Monday, June 21, 2010

M is for...

Martha Peake by Patrick McGrath (response to Historical Tapestry's Alphabet Challenge)

When you browse the castoffs of the bargain table, you pick up many clods and a few gems. Martha Peake was one of the darlings plucked from the obscurity of the sale section.

The story follows young Ambrose as he is summoned to his uncle's estate in the English countryside, expecting inheritance. Instead, he is treated to the story the old man has kept quiet for years--the story of the woman Martha Peake and her troubled father, Harry. Harry is terribly disfigured in a fire that also kills his wife, and only Martha stays with him, even as he earns his keep by displaying his horrid disfigurement for money, which he promptly spends on drink. Eventually, "demon gin" turns Harry into a true monster, and in an act of betrayal even Martha cannot stomach, drives her away to the colonies.

McGrath is, apparently, known more for his gothic, shrouded storytelling than he is for historical fiction. I know this because I read it on Amazon, not because I am a McGrath expert. In fact, I've read other books by the author and did not particularly care for them. In Martha Peake, however, McGrath conjures a world of eighteenth-century shadows in which his characters take form and come alive. One can see Martha, with her fiery red hair and imposing figure. One feels pity for and, one can't help it, fear of her father, Harry. And the story itself becomes as much a character as the people themselves.

This intricately written book is almost as much about the creation of story and history as it is about the story itself. McGrath puts us in the room with the nephew as the uncle tells the story of Martha Peake, a device that, though some have disparaged it as an old trick or misuse of first person, is done marvelously well. The narrator is just reliable enough to follow the story, just sketchy enough to allow for flaring revelations. McGrath allows the creation of the story to take its place as a subplot, and a fascinating one at that. In the end, the story and the telling of it merge into one. The true climax of the ending is not the wrapping up of the literal plotline, but the climax of of story creation. If this sort of layering appeals to you, then this is sublime.

Certainly, for the historical fiction snob, there are gaffes. Some of the clothing is off, some of the particulars are vague (likely pointing to a lack of definite research into details). This is trivial next to the atmosphere that McGrath creates in his writing, which is transporting. Perhaps calling it "A Novel of the Revolution" is misleading--it is not even set in the colonies until the second half of the book, and even then it is a story during the war, not necessarily about the war.

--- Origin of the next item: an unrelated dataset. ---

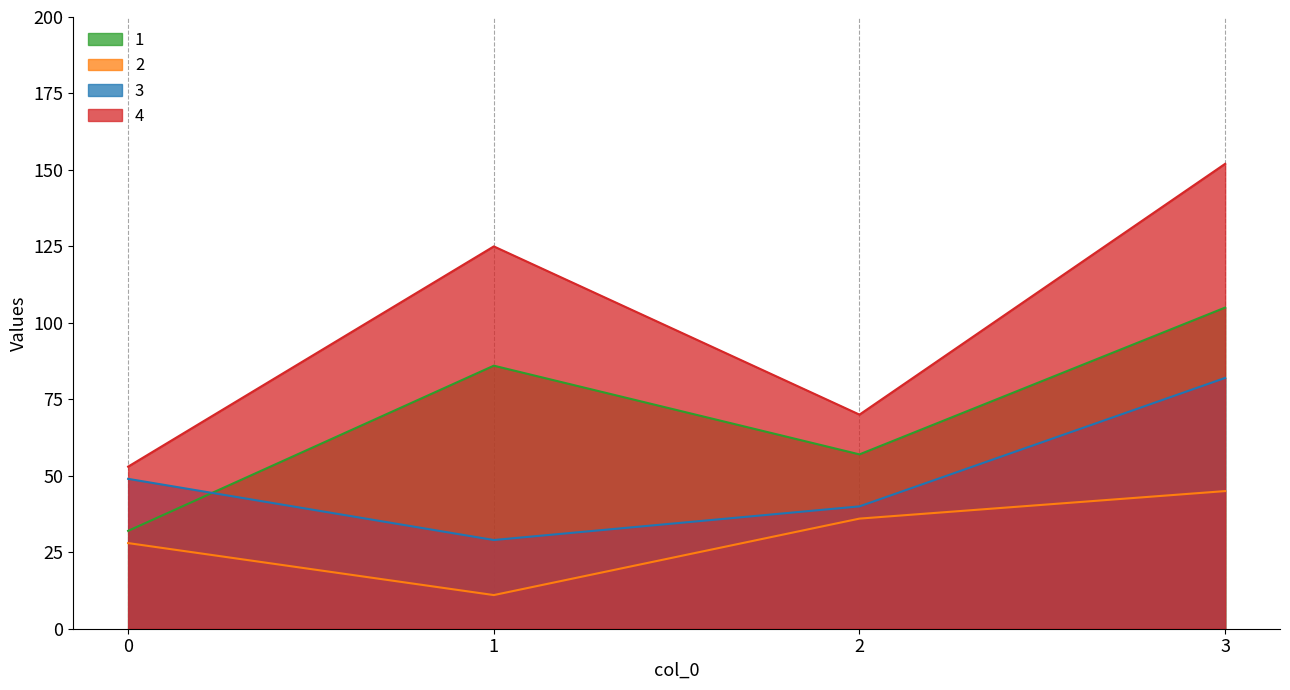

Reading left to right, transcribe all the data shown in this chart.

1: 32	86	57	105
2: 28	11	36	45
3: 49	29	40	82
4: 53	125	70	152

So be forewarned, but do not discount the book on the account of a poorly placed tag line.

And my favorite little piece of the book is the legend McGrath creates about Martha--a bit of invented folklore that mimics so well the real thing. In an act of defiant bravery, Martha is immortalized among the Patriot rebels fighting the British, and her story lives on much larger than she does. The image of printed cards with the story of Martha and her picture, tucked away in packs, was a brilliant reflection of the theme of created story and how we build our legends.

6 comments:

Caroline Starr Rose said...

This sounds really interesting! I'm writing the title down. Love bargain table finds.

Ax said...

Have you read Into the Wilderness by Sara Donati? Just wondered if you had what you thought. Picked it up one day in the bookstore and the characters annoyed me after fifty pages. But the rich description of eighteenth century life in the rural mountain country of colonial America was great. Might have ripped off Last of the Mohicans a touch too... unless there were a lot of half-blood Indians running around named Hawkeye, Chingoshgook, and Nathanial. :)

disgruntledwriterscircle said...

Sounds like a good read. That is my favorite historical time period (exceping the 1920s and 40s) and try and get my hands on anything I can set in it. Thanks for the good recommendation :)

Sarah said...

I've been meaning to read this book for some time, and your review convinced me to move it higher on the TBR. The structure of the novel intrigues me as much as the story does.

Marg said...

How cool to find an unexpected gem on the bargain table!

Rowenna said...

Marg and Caroline--The bargain table is the best :)

Ax--I haven't, though I've heard about that one...intrigued me for the storyline and time period, but I have to admit that the cover I saw was so apallingly wrong clothes-wise that it turned me off--so bad of me!

DWC--I also love the 30s and 40s! Between that and the eighteenth century for favorite historical time periods.

Sarah--the structure is as interesting as the story itself--maybe even more so!